Requirement. In the essay on zero based principles, which city were the young physicist's separated wife's letters coming from?

[Passage provided Boundary: Start]

Zero Based Principles

 

How To Think Beyond First Principles


Iman Olya

23rd June 2021

 
 
Rational VC, Zero Based Principles, Iman Olya, Albert Einstein, rational letter, Cyrus Yari, pipe
 

Part 1: Deep Breaths Through Smoke

Part 2: First

Part 3: Zero

Part 4: 0 + 1 = ∞

Part 5: Smoke Your Own Pipe

 

Part 1: Deep Breaths Through Smoke

 

Europe was on the precipice. The largest war of modern times was raging on and nowhere was this felt more than in the heart of Germany. Blockades were causing major food shortages, trench warfare of the Winter of 1914 had led to mass deaths on the frontline. Morale was depleted on both sides. A collective belief of impending doom was on every European’s mind.

In Berlin, a young physicist sits disheveled, struggling with a more existential issue. He’s stressed. Not least with what the newspapers say, but with letters from his separated wife in Zurich, ordering him to see his kids and support them financially. After all, he’s promised her the winnings from a Nobel prize he’s yet to win. His boss, one of the greatest chemists of all time, seems to relish the war, building chemical weapons and deploying them enthusiastically on the front line. This young physicist is disgusted. He’s also under pressure from his peers. A genius German mathematician is hot on his heels, ready to prove a theorem that this young physicist cannot crack.

[Passage provided Boundary: End]
[Recorded information Boundary: Start]

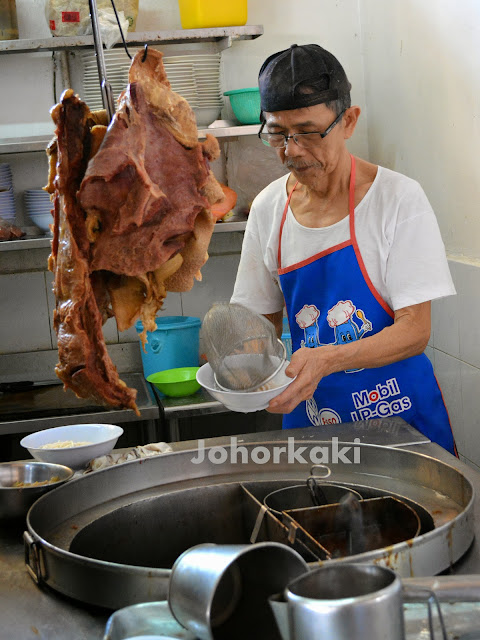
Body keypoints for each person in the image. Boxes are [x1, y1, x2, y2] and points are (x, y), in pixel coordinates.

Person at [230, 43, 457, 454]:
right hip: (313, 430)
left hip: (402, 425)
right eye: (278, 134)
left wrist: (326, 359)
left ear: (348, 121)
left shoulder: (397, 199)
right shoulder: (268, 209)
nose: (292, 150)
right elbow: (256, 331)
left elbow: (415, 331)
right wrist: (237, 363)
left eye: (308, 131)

[Recorded information Boundary: End]
[Recorded information Boundary: Start]

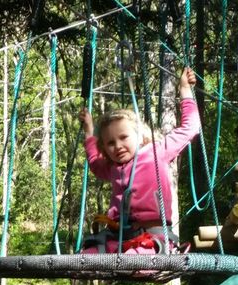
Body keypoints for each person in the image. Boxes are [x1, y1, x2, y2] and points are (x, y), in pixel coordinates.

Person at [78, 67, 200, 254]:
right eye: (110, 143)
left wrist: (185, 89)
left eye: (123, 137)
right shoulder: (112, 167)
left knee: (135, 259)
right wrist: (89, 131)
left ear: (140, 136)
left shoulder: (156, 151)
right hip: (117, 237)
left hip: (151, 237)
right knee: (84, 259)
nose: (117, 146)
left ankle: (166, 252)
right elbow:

[Recorded information Boundary: End]

Exercise solution. Zurich